For recurring forecasts, automate the pipeline with Step Functions: trigger a new dataset import as fresh data arrives, retrain the predictor periodically (weekly or monthly), and generate updated forecasts automatically.
Pricing
Forecast charges for training (per compute hour), storage (per GB of imported data), and forecast generation (per 1,000 forecasts). Training costs vary significantly based on data volume and the number of algorithms tested during AutoML. Start with a representative sample of your data to estimate costs before running full-scale training. Check the official pricing page for current rates, since the service is in maintenance mode.
Migrating to Amazon SageMaker Canvas
Because Amazon Forecast is closed to new customers, AWS points teams to Amazon SageMaker Canvas, a low code visual tool inside Amazon SageMaker, for new time series work. The mental model carries over closely.
- Dataset shape. Canvas expects a tabular dataset with a timestamp column, a target column (the value to predict), and an item ID column that identifies each series, for example a SKU. This is the same Target Time Series idea, just in one table.
- Related variables. Columns that contain known future values (planned price, promotion flags, weather) are detected and used to sharpen predictions, the equivalent of Forecast’s Related Time Series. You can run what-if analyses on them directly in Canvas.
- Forecast intervals. Canvas forecasts at intervals from 1 minute up to 1 year, and supports single item and all item forecasts.
- Missing values. Canvas imputes gaps with configurable logic (zero, mean, median, min, max, or NaN for the target column), similar to Forecast’s filling strategies.
AWS reports that for time series models, SageMaker Canvas delivers up to 50% faster model building and up to 45% quicker predictions on average than Amazon Forecast, with prediction cost tied only to the SageMaker compute used. See the AWS guidance below for the migration steps and the Canvas documentation for current limits.
Best practices
For production forecasting on AWS, the AWS Well-Architected Framework Machine Learning Lens covers the full lifecycle (data preparation, model building, deployment, and monitoring) across the operational excellence, security, reliability, performance efficiency, cost optimization, and sustainability pillars. For a deeper treatment of the problem itself, AWS also publishes a Demand Forecasting whitepaper. A few practical points specific to time series:
- Validate with backtesting and report quantile accuracy (for example weighted quantile loss), not just a single point error, so plans reflect uncertainty.

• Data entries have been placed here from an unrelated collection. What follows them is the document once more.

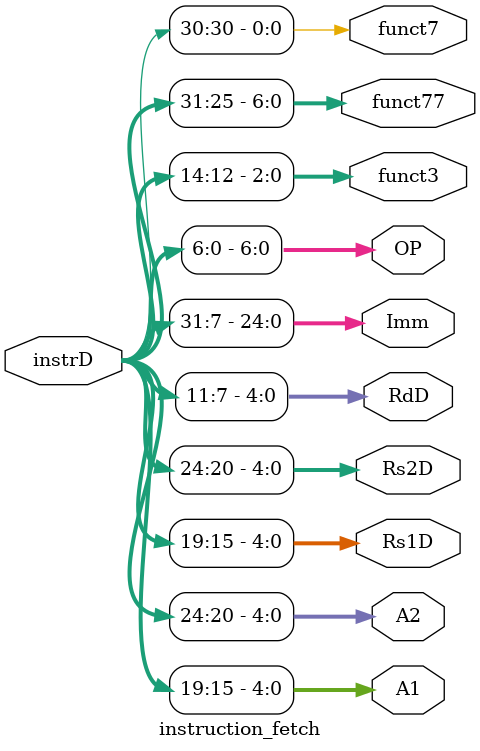
<source format=sv>
module instruction_fetch (
    input  logic [31:0] instrD,
    output logic [4:0]  A1, A2, Rs1D, Rs2D, RdD,
    output logic [24:0] Imm,
    output logic [6:0]  OP,
    output logic [2:0]  funct3,
    output logic [6:0]  funct77,      
    output logic        funct7
);

    always_comb begin
        A1      = instrD [19:15];     
        A2      = instrD [24:20];
        Rs1D    = instrD [19:15];
        Rs2D    = instrD [24:20];
        RdD     = instrD [11:7];
        Imm     = instrD [31:7];
        OP      = instrD [6:0];
        funct3  = instrD [14:12];
        funct77 = instrD [31:25];
        funct7  = instrD [30];
    end

endmodule

</source>
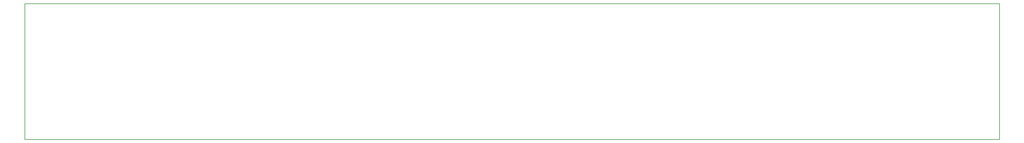
<source format=gbr>
G04 start of page 8 for group 6 idx 6 *
G04 Title: (unknown), outline *
G04 Creator: pcb 20110918 *
G04 CreationDate: Wed 25 May 2016 01:59:12 PM GMT UTC *
G04 For: rz *
G04 Format: Gerber/RS-274X *
G04 PCB-Dimensions: 1692913 236220 *
G04 PCB-Coordinate-Origin: lower left *
%MOIN*%
%FSLAX25Y25*%
%LNOUTLINE*%
%ADD53C,0.0100*%
G54D53*X0Y236220D02*Y220D01*
X1693000D01*
Y236220D01*
X0D01*
M02*

</source>
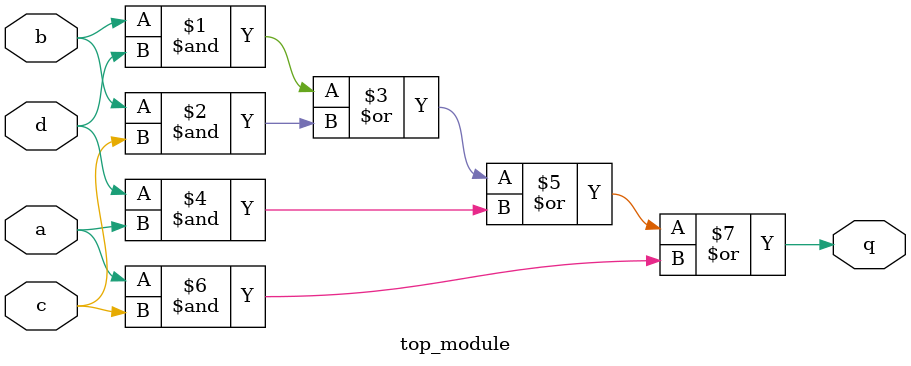
<source format=v>


module top_module (
    input a,
    input b,
    input c,
    input d,
    output q );//

    assign q =(b&d)|(b&c)|(d&a)|(a&c);

endmodule


</source>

- Pick the shortest forecast horizon that meets the business need, since accuracy degrades the further out you predict.
- Watch for data drift and concept drift, and retrain on a schedule as fresh history arrives. See /glossary/mlops/ for automating that loop.
- Treat related variables honestly: only include columns whose future values you can actually know at forecast time.
Sources
- Transition your Amazon Forecast usage to Amazon SageMaker Canvas - official AWS announcement of the closure to new customers and the recommended migration path, with the performance comparison figures.
- Amazon Forecast Developer Guide - the service documentation, including the algorithm recipes (ARIMA, CNN-QR, DeepAR+, ETS, NPTS, Prophet) and accuracy metrics (RMSE, wQL, MAPE, MASE, WAPE).
- Time series forecasts in Amazon SageMaker Canvas - documentation for the recommended successor, covering dataset shape, future values, intervals, and missing value handling.
- Amazon Forecast pricing - current pricing for training, storage, and forecast generation.
- AWS Well-Architected Framework: Machine Learning Lens - best practice guidance for ML workloads across the six pillars (updated November 2025).
- Demand Forecasting on AWS whitepaper - architecture and lifecycle guidance for forecasting on AWS (kept by AWS for historical reference).